Transcribed page contents:
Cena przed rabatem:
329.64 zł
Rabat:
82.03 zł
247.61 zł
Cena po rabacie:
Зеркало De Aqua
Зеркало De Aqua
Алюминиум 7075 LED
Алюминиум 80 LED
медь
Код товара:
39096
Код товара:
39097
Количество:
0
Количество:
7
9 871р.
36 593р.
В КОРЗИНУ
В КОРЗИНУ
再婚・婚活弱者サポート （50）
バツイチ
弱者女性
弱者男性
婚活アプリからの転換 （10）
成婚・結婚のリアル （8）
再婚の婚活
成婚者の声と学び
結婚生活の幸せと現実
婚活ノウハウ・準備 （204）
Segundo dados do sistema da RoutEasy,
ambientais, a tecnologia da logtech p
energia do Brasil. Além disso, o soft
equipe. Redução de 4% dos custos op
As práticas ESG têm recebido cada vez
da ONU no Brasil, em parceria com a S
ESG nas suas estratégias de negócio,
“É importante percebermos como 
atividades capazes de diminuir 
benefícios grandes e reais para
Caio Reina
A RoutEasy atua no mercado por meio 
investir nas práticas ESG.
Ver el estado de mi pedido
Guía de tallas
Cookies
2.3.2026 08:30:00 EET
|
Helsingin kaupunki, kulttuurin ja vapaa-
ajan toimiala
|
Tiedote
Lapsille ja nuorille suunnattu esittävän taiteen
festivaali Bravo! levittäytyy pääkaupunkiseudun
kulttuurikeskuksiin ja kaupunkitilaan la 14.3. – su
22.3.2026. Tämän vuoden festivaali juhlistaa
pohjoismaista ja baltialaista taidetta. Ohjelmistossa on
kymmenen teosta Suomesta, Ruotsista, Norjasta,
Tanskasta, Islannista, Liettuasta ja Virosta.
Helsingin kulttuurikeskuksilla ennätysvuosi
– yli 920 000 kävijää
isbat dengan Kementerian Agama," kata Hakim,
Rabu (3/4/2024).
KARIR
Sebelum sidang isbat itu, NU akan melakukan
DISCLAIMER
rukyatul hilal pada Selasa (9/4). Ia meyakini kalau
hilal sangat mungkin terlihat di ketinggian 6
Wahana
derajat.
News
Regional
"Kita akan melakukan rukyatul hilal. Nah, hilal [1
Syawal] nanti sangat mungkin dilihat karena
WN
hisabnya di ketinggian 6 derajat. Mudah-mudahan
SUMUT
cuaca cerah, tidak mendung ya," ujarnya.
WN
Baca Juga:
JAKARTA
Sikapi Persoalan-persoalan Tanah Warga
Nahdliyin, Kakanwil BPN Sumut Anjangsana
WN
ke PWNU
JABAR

---

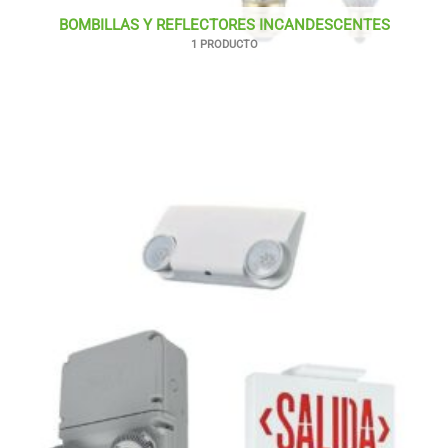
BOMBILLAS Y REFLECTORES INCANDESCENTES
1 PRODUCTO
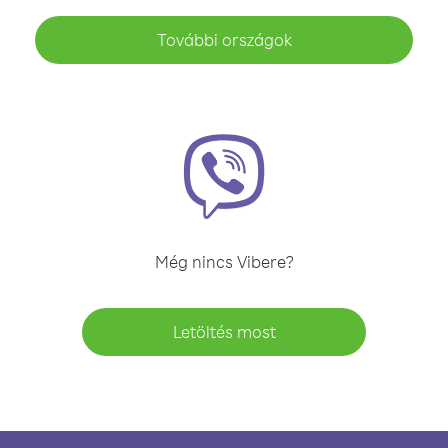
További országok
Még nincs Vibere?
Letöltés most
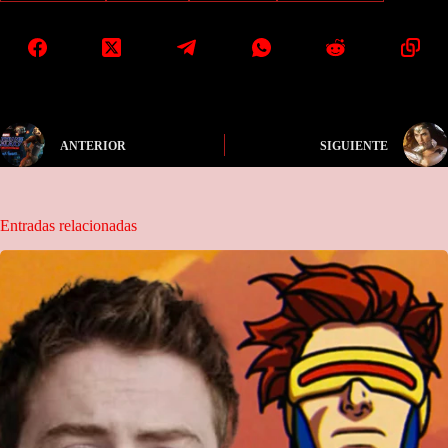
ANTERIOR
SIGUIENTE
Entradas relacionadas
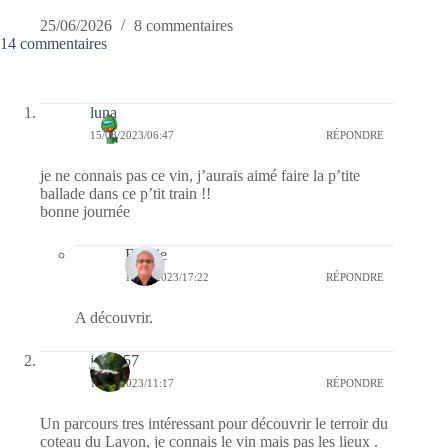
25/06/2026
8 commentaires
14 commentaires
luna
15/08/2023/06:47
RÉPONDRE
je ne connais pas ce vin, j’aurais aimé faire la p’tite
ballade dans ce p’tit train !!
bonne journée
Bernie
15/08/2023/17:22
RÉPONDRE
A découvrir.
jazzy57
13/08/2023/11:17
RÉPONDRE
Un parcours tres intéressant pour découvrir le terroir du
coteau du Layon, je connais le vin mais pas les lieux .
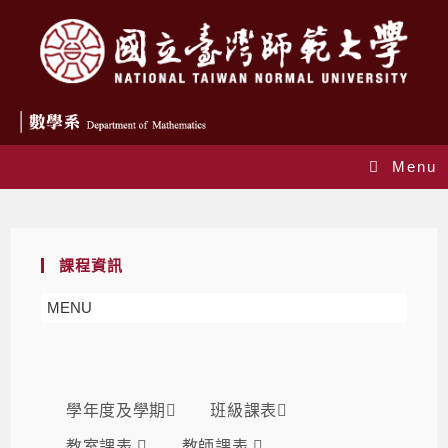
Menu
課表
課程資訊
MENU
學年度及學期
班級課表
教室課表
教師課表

...

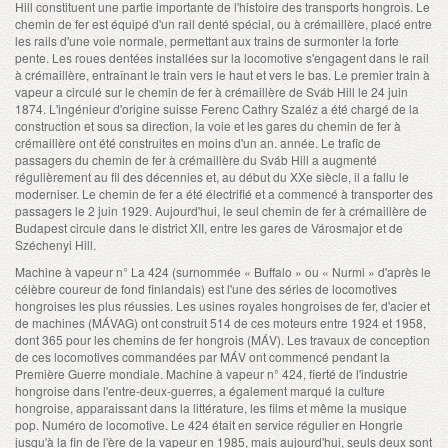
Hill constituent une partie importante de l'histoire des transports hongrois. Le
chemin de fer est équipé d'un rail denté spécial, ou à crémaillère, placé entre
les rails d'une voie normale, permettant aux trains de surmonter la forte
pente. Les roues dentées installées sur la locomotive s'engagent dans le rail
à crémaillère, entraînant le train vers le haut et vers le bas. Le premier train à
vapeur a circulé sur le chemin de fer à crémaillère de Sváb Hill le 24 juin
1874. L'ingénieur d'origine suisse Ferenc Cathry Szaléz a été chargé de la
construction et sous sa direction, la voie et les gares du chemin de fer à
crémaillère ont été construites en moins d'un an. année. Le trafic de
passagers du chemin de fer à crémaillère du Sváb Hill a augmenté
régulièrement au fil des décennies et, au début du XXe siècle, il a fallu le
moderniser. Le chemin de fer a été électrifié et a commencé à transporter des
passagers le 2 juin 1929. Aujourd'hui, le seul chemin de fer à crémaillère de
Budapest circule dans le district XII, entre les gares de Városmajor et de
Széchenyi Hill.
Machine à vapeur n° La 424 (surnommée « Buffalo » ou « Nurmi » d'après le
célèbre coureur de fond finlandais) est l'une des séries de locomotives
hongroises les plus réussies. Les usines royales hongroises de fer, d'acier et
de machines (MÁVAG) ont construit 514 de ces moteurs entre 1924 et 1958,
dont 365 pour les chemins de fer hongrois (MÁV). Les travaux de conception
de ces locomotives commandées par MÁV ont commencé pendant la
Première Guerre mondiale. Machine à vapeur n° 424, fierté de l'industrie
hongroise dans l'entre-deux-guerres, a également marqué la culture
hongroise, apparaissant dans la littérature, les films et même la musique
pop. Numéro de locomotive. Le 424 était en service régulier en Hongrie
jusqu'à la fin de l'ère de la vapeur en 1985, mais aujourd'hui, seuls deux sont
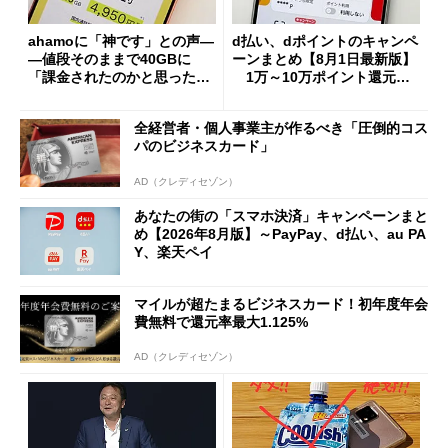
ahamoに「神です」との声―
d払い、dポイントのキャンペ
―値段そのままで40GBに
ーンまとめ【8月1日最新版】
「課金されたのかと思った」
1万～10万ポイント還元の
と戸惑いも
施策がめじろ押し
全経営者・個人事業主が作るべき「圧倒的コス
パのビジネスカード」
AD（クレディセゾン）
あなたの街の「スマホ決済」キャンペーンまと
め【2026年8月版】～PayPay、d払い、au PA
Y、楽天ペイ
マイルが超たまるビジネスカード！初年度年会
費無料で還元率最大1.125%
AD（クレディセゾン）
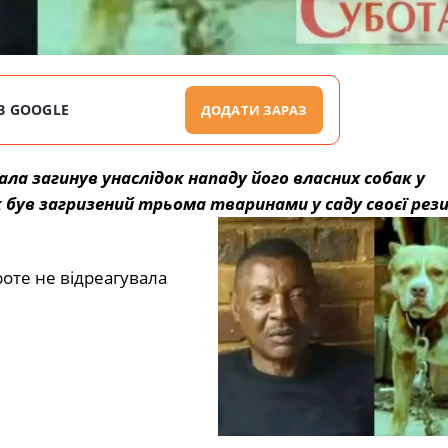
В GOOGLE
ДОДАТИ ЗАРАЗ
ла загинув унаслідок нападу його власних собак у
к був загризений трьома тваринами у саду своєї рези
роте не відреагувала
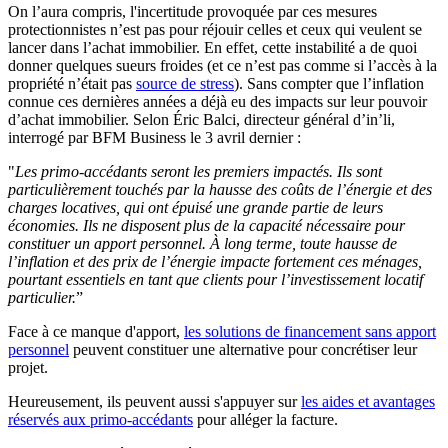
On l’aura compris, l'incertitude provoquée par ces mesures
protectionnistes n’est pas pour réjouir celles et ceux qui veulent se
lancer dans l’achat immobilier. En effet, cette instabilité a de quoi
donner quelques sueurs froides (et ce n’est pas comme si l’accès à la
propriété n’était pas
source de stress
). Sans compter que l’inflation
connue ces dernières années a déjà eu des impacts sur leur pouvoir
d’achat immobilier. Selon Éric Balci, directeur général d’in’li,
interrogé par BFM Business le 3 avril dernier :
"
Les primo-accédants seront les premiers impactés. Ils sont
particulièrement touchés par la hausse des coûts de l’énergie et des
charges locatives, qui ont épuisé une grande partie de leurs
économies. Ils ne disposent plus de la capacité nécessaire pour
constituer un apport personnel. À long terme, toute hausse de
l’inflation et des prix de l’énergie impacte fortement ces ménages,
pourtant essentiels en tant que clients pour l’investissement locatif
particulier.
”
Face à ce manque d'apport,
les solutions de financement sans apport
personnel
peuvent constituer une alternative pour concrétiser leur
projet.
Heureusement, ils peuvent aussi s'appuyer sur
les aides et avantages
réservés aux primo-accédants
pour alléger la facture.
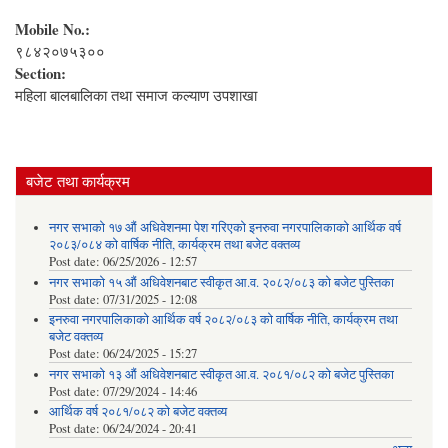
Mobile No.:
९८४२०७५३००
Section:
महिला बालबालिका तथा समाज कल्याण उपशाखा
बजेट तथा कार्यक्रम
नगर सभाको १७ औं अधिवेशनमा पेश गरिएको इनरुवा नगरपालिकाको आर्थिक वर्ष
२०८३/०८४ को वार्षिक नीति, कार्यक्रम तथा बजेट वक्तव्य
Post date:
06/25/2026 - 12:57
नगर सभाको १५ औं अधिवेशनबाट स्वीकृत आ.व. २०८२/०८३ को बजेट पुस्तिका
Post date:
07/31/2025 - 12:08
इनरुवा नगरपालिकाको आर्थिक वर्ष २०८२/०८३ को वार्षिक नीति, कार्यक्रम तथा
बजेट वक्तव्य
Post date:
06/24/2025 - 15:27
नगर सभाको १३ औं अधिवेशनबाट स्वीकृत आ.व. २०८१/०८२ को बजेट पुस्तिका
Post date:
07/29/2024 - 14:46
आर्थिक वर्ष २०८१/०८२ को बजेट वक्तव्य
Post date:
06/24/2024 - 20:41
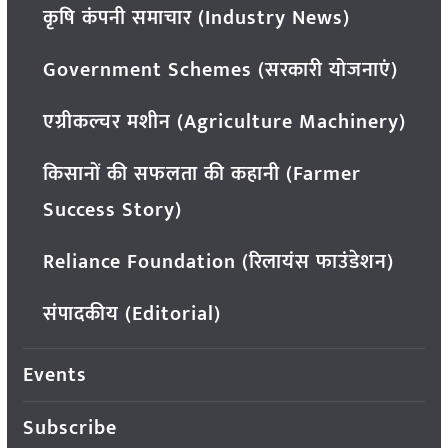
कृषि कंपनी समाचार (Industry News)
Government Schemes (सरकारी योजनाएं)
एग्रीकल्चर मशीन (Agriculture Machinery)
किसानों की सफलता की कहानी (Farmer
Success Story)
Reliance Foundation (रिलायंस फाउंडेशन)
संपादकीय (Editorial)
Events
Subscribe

[WHAT TO DO] Could you update the part of the data that opens with the line containing "További országok" and closes with the line containing "coteau du Layon, je" by replacing "RÉPONDRE" with "RÉPLIQUER" and keeping everything else the same? Return only those lines, with the pictures left out.

[REPLY TO THE TASK]
További országok
Még nincs Vibere?
Letöltés most
ANTERIOR
SIGUIENTE
Entradas relacionadas
25/06/2026
8 commentaires
14 commentaires
luna
15/08/2023/06:47
RÉPLIQUER
je ne connais pas ce vin, j’aurais aimé faire la p’tite
ballade dans ce p’tit train !!
bonne journée
Bernie
15/08/2023/17:22
RÉPLIQUER
A découvrir.
jazzy57
13/08/2023/11:17
RÉPLIQUER
Un parcours tres intéressant pour découvrir le terroir du
coteau du Layon, je connais le vin mais pas les lieux .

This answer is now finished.